Read almost any article about millennials and you’ll come away with the distinct impression that this generation is royally screwing up.
That they’re suffocated by student debt. That they spend frivolously. And that they’re behind on everything from owning a home to starting a family.
Don’t buy into all the gloom and doom. Millennials are killing it in some areas, thanks in part to the turbulent financial times in which they came of age.
“Many of us witnessed our parents struggle to pay the bills after getting laid off or suddenly finding their home underwater,” says Hallie Kraus, a financial adviser with the Humphreys Group, a financial planning firm in San Francisco. “Through these experiences, we were taught a unique set of lessons about money that are actually serving us well.”
Here are just a few ways millennials — a group that today reaches from their mid-20s to nearly 40 — are getting it right when it comes to their finances.
THEY KNOW THEIR WORTH
Millennials are making money moves. A 2018 report from Bank of America found that millennials were far more likely to ask for a raise than those in other generations. And when millennials made the ask, they got paid.

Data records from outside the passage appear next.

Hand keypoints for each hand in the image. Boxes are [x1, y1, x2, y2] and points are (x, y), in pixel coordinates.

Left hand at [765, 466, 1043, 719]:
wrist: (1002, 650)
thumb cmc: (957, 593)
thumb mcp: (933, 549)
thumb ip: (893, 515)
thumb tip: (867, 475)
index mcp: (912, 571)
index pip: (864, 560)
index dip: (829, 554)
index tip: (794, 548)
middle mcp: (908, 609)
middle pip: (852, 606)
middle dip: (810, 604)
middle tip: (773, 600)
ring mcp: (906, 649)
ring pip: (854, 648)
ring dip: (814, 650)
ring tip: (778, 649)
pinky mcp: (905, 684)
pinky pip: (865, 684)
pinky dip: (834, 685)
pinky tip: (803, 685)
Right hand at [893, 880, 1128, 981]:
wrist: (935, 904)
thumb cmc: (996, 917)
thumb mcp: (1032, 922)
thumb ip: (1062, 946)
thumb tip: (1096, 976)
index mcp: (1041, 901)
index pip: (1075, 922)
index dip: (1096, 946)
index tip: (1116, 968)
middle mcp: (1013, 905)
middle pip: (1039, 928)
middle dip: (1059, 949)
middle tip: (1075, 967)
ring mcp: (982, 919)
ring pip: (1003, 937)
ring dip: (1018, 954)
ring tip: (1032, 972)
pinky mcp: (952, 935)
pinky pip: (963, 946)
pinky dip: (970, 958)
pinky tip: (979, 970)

A whopping 46 percent of millennials had asked for a raise in the past two years, and 80 percent of those who asked for a raise got one, according to the report.
Those in other generations were far less likely to say they had asked for a raise:
• Generation Z: 19 percent
• Generation X: 36 percent
• Baby boomers: 39 percent
Advocating for better pay is an important habit to build early in your career. Not only will you increase your immediate income, but you also could boost your lifetime earning potential exponentially.

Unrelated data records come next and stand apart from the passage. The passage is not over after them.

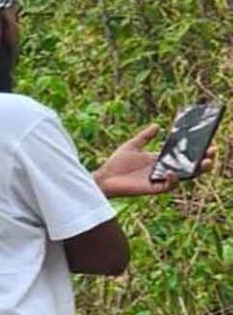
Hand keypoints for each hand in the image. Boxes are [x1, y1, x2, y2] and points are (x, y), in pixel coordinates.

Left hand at [93, 125, 215, 197]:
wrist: (103, 178)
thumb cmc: (116, 163)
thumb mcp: (132, 146)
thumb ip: (145, 137)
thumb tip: (157, 125)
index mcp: (160, 161)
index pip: (182, 157)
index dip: (196, 151)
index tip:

THEY’RE SAVING FOR RETIREMENT
While saving for retirement is a win on its own, millennials are going a few steps further by starting early and setting aside a larger portion of their paychecks.
Among millennials who are saving (73 percent), 3 of 4 are putting money away for retirement, according to a 2020 report from Bank of America. Those who are saving for retirement started at age 24, on average — earlier than boomers and Gen Xers, who started at ages 33 and 30, respectively, on average — giving them a much-needed head start on their future.

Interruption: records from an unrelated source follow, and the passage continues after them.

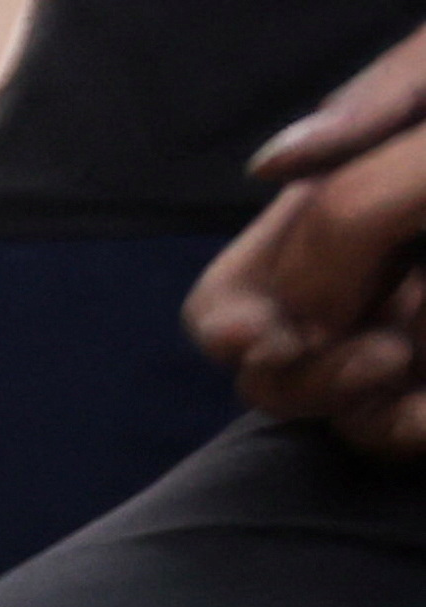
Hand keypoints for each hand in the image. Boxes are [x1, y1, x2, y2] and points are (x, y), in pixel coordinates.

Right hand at [200, 32, 425, 444]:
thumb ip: (365, 144)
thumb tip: (268, 168)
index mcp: (352, 213)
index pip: (231, 300)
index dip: (234, 326)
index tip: (273, 340)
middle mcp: (376, 286)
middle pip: (272, 373)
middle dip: (312, 375)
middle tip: (388, 355)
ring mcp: (418, 339)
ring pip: (347, 417)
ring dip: (381, 405)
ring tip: (424, 367)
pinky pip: (410, 431)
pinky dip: (421, 426)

Millennial parents are particularly diligent about saving for retirement, contributing a median of 10 percent of their annual income, according to a 2017 survey conducted online by The Harris Poll on behalf of NerdWallet.
The survey found that millennial parents who were saving for retirement contributed a median of 10 percent of their annual income to that goal, compared with 8 percent for Gen X parents and just 5 percent for boomer parents (all respondents to this question were employed). That seemingly small difference in savings rates can have a significant impact over time.
All that good news is soured by the fact that less than half (46.5 percent) of millennial households have access to a 401(k) or other work-based retirement plan, according to the most recent data from the Federal Reserve.
THEY’RE FOCUSED ON CREDIT
Tracking expenses and keeping their eyes on financial goals is helping millennials gain ground in the credit game.
Nearly 40 percent of millennials improved their credit score in the past year, according to Bank of America’s 2020 survey. Other generations were less likely to claim a credit boost, Plepler says, noting the figures were 29 percent for Gen Z, 36 percent for Gen X and 31 percent for baby boomers.